* _Your goal_
Could you retype the lines starting at the one containing "LAND LINE: 020 8004 5806" and ending at the one containing "Cookies Settings", both included?

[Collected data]
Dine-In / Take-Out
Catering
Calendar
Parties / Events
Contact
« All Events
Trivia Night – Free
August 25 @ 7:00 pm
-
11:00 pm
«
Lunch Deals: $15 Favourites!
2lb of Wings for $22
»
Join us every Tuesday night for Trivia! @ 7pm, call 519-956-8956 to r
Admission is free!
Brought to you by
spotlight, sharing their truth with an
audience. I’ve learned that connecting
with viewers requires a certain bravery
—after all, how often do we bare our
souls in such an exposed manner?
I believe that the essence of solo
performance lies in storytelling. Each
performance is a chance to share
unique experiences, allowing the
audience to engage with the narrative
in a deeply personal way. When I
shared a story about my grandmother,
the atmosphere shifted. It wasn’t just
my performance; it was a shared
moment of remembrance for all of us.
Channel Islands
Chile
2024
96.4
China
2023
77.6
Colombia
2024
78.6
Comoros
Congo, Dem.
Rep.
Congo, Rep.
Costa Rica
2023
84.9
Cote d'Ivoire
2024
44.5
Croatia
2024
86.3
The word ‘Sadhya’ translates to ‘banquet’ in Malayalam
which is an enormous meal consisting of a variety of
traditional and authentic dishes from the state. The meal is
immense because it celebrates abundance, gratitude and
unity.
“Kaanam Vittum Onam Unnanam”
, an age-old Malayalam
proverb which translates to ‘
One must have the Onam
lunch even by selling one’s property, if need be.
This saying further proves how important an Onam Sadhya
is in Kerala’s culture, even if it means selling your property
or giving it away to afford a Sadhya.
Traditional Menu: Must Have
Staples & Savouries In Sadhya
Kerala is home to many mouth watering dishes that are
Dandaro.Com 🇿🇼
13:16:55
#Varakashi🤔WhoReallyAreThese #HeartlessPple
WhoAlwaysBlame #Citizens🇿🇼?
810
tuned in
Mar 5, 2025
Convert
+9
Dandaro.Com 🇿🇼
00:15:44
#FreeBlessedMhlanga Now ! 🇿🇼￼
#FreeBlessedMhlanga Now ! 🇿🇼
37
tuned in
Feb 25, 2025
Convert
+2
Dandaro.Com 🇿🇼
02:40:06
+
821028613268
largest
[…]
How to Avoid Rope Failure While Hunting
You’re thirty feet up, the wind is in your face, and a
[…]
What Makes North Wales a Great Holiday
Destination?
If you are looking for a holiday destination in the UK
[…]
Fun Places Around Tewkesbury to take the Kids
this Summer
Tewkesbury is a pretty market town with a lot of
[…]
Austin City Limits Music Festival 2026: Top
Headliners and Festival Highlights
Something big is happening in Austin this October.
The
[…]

* * *

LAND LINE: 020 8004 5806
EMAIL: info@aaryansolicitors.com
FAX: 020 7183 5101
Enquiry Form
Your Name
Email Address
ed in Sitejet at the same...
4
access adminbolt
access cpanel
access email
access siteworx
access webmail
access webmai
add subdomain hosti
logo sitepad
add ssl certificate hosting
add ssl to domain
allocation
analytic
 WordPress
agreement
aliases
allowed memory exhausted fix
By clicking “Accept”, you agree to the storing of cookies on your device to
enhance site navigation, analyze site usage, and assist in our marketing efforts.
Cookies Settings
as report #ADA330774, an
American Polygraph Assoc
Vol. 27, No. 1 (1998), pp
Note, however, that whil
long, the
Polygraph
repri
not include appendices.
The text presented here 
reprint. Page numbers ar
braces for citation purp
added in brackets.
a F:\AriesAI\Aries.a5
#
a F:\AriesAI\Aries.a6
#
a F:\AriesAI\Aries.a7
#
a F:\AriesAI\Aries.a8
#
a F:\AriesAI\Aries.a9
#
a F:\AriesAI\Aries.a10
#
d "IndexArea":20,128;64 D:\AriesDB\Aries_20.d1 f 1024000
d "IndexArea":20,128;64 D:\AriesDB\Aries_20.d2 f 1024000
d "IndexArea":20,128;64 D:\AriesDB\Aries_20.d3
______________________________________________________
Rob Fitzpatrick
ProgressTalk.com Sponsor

* _Response area_
LAND LINE: 020 8004 5806
EMAIL: info@aaryansolicitors.com
FAX: 020 7183 5101
Enquiry Form
Your Name
Email Address
ed in Sitejet at the same...
4
access adminbolt
access cpanel
access email
access siteworx
access webmail
access webmai
add subdomain hosti
logo sitepad
add ssl certificate hosting
add ssl to domain
allocation
analytic
 WordPress
agreement
aliases
allowed memory exhausted fix
By clicking “Accept”, you agree to the storing of cookies on your device to
enhance site navigation, analyze site usage, and assist in our marketing efforts.
Cookies Settings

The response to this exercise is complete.